(PROBLEM)
Reproduce the rows below word for word, starting at the line that contains "Look at this" and continuing down through the last row.

Records from a dataset
┌────────
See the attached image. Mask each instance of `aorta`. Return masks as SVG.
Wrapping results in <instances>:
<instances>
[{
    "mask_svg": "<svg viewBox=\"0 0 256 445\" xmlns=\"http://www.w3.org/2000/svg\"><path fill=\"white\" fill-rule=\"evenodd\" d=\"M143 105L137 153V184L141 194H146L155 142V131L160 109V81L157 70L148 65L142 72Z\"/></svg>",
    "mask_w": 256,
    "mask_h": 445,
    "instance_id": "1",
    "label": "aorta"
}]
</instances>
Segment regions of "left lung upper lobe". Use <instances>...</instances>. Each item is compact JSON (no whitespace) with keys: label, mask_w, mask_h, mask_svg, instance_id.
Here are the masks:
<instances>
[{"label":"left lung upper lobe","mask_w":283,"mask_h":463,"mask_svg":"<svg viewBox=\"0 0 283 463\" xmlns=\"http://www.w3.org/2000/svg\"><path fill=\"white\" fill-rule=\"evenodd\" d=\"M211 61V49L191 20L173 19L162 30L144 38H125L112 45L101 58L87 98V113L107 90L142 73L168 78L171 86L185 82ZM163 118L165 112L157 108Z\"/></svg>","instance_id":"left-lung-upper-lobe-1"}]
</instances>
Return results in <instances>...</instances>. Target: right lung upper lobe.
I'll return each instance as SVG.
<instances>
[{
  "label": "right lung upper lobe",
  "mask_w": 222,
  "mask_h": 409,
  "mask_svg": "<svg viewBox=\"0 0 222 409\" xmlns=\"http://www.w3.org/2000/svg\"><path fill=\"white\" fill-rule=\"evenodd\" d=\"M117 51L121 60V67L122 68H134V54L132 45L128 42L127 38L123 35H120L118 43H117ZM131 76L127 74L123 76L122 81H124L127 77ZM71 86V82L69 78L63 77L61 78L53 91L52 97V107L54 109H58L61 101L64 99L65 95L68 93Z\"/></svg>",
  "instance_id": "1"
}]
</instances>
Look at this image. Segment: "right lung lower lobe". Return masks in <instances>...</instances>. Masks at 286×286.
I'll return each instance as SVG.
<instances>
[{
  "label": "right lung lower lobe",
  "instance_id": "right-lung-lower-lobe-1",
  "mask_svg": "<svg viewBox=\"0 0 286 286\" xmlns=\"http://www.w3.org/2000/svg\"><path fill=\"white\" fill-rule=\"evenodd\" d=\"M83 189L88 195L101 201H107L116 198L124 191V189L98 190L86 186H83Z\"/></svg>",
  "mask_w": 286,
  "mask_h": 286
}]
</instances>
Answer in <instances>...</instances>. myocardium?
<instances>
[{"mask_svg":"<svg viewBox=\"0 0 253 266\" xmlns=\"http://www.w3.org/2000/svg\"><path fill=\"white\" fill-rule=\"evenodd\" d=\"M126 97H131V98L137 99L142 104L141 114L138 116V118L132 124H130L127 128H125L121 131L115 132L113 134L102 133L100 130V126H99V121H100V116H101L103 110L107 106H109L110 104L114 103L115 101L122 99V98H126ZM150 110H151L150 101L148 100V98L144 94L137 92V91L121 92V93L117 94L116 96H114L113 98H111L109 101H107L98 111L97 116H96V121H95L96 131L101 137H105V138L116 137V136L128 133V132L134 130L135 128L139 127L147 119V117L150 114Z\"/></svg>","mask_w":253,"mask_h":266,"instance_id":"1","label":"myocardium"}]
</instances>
└────────
(EXERCISE OUTPUT)
Look at this image. Segment: "right lung lower lobe". Return masks in <instances>...</instances>. Masks at 286×286.
I'll return each instance as SVG.
<instances>
[{
  "label": "right lung lower lobe",
  "instance_id": "right-lung-lower-lobe-1",
  "mask_svg": "<svg viewBox=\"0 0 286 286\" xmlns=\"http://www.w3.org/2000/svg\"><path fill=\"white\" fill-rule=\"evenodd\" d=\"M83 189L88 195L101 201H107L116 198L124 191V189L98 190L86 186H83Z\"/></svg>",
  "mask_w": 286,
  "mask_h": 286
}]
</instances>
Answer in <instances>...</instances>. myocardium?
<instances>
[{"mask_svg":"<svg viewBox=\"0 0 253 266\" xmlns=\"http://www.w3.org/2000/svg\"><path fill=\"white\" fill-rule=\"evenodd\" d=\"M126 97H131V98L137 99L142 104L141 114L138 116V118L132 124H130L127 128H125L121 131L115 132L113 134L102 133L100 130V126H99V121H100V116H101L103 110L107 106H109L110 104L114 103L115 101L122 99V98H126ZM150 110H151L150 101L148 100V98L144 94L137 92V91L121 92V93L117 94L116 96H114L113 98H111L109 101H107L98 111L97 116H96V121H95L96 131L101 137H105V138L116 137V136L128 133V132L134 130L135 128L139 127L147 119V117L150 114Z\"/></svg>","mask_w":253,"mask_h":266,"instance_id":"1","label":"myocardium"}]
</instances>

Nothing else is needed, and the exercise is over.